The cargo found on the excavated Bertrand provides a unique glimpse into the material life of Virginia City, Montana Territory. The steamboat was full of clothing, tools, food, and various consumer items on their way upriver. The ship's cargo amounted to roughly 283 cubic meters. The collection includes dried and salted beef, mutton, and pork; oysters; pepper sauce; strawberries, peaches, and peanuts; mustard from France; many bottles of whiskey including bourbon; brandy and brandied cherries; and medicine bottles. There were over 3,000 textiles and clothing items, including gloves, hats, trousers, and 137 men's coats in seven different styles. Household goods included mirrors, clocks, and silverware. There were also various building supplies for the growing town. The largest consignment of the goods was bound for the Vivian and Simpson retailer in Virginia City. They would have also been sold from log cabin stores in the surrounding towns, including that of Frank Worden, the founder of Missoula.

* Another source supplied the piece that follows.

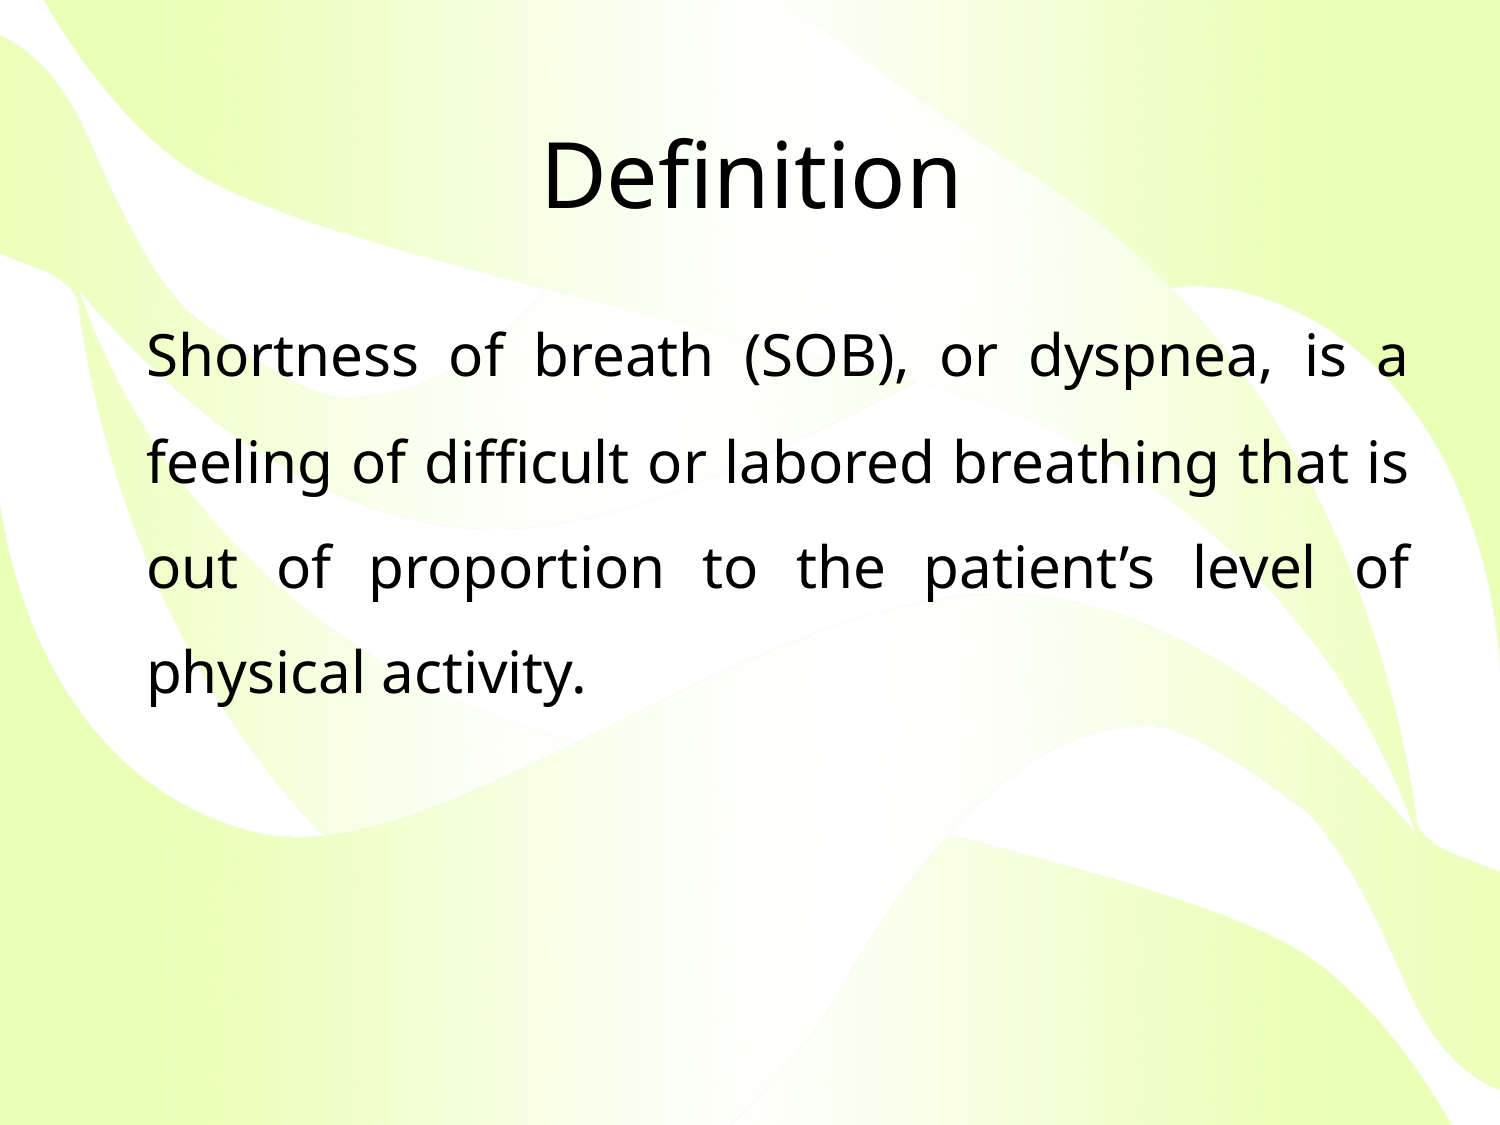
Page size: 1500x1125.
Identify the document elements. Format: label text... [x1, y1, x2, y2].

list Shortness of breath (SOB), or dyspnea, is a feeling of difficult or labored breathing that is out of proportion to the patient’s level of physical activity. [74, 262, 1426, 1006]
picture [0, 0, 1500, 1125]
title Definition [76, 77, 1427, 266]
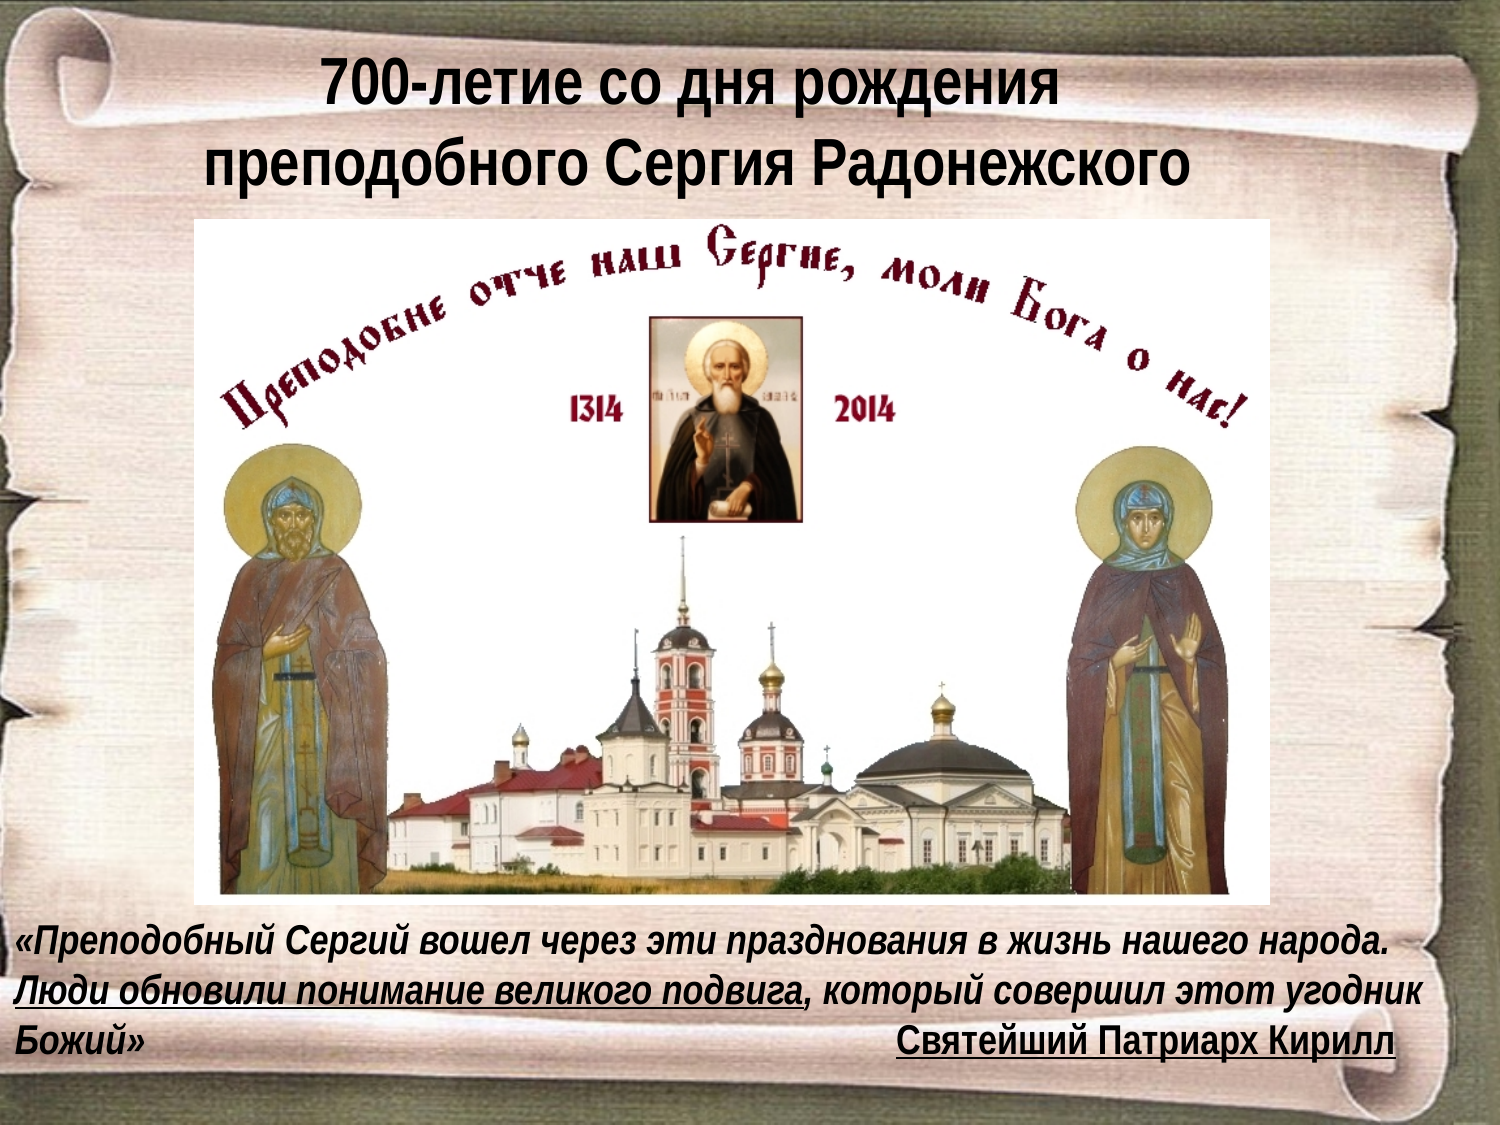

Many of the goods were beyond the expectations of a primitive mining town. The ship also carried everything necessary to mine the Montana claims, including blasting powder, pickaxes, and shovels. All the goods were fully insured, and the insurance company ultimately reimbursed the merchants for their losses. Far from being isolated from the rest of the country and its consumption and fashion habits, men and women on the frontier appear to have been relatively integrated and informed. The artifacts from the Bertrand represent evidence of what kinds of goods flowed from St. Louis to the Montana Territory during this important period of American state formation. More generally, water travel and the development of the steamboat played a major role in the settlement and development of America.

In 1974, samples of canned food from the wreck, including brandied peaches, oysters, plum tomatoes, honey, and mixed vegetables, were tested by the National Food Processors Association. Although their appearance, smell, and vitamin content had deteriorated, there was no trace of microbial growth and the food was determined to be still safe to eat.